葉清睜著一雙清亮的眼眸,神色淡淡地說道:“我替我自己報名的!”
那趙掌柜的似笑非笑地扯了扯唇角,鄙夷的問:“你?”
“嗯,我想我做得菜一定會入圍前三甲的。”葉清自信十足的點了點頭。
還沒等趙掌柜的開口,人群里就起了一陣哄笑,都是笑葉清自不量力,夸夸其談的。
“這姑娘,莫不是瘋了?”
“看她那樣,果然是進來搗亂來的,也不看看這是什么地方?”
“就是,長得丑就算了,還沒有自知之明!天雪居是什么地方,居然也敢胡來。”
“剛才我還認為是天雪居的伙計仗勢欺人了,現在看來,那伙計趕她真沒趕錯。
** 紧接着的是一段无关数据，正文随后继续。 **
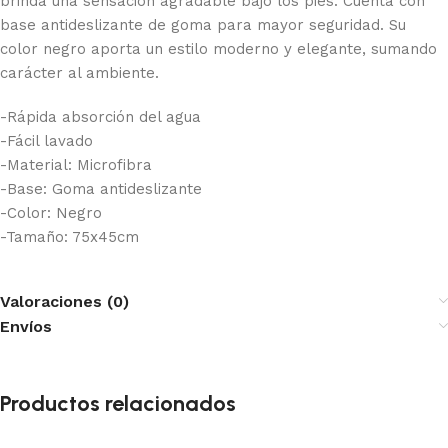
brinda una sensación agradable bajo los pies. Cuenta con
base antideslizante de goma para mayor seguridad. Su
color negro aporta un estilo moderno y elegante, sumando
carácter al ambiente.
-Rápida absorción del agua
-Fácil lavado
-Material: Microfibra
-Base: Goma antideslizante
-Color: Negro
-Tamaño: 75x45cm
Valoraciones (0)
Envíos
Productos relacionados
”
“一個乳臭未干的胖丫頭,居然也敢說自己能獲得廚藝比拼的前三甲?就算她真能做菜,這牛皮吹得也太不要臉了吧!”
“都吹上天了……”
人們你一言我一言的議論紛紛,都拿鄙夷不屑的目光嗤笑葉清。
只是剛才還有些瞧不起葉清的趙掌柜,此時卻忽然沉默了下來。
他見葉清被一群人圍觀議論,卻面不改色淡然鎮定的樣子,心里暗暗驚訝。
眼前的胖丫頭,看穿著打扮分明是個沒見過世面的鄉下丑丫頭,可再回想他們之間這短暫的交手。
從她跟王歸兒的交鋒之間,還有剛和自己對話流露出的談吐自信,以及她能念出門口對聯的樣子,可絕不是那鄉下野丫頭能有的見識。
不過,她這外貌,恐怕是個男的大約都不會想著正眼看一看。
或許真是自己以貌取人了?
作為天雪居的掌柜十來年,趙掌柜一雙眼睛可謂是閱人無數,總覺的今天這事是自己莽撞了。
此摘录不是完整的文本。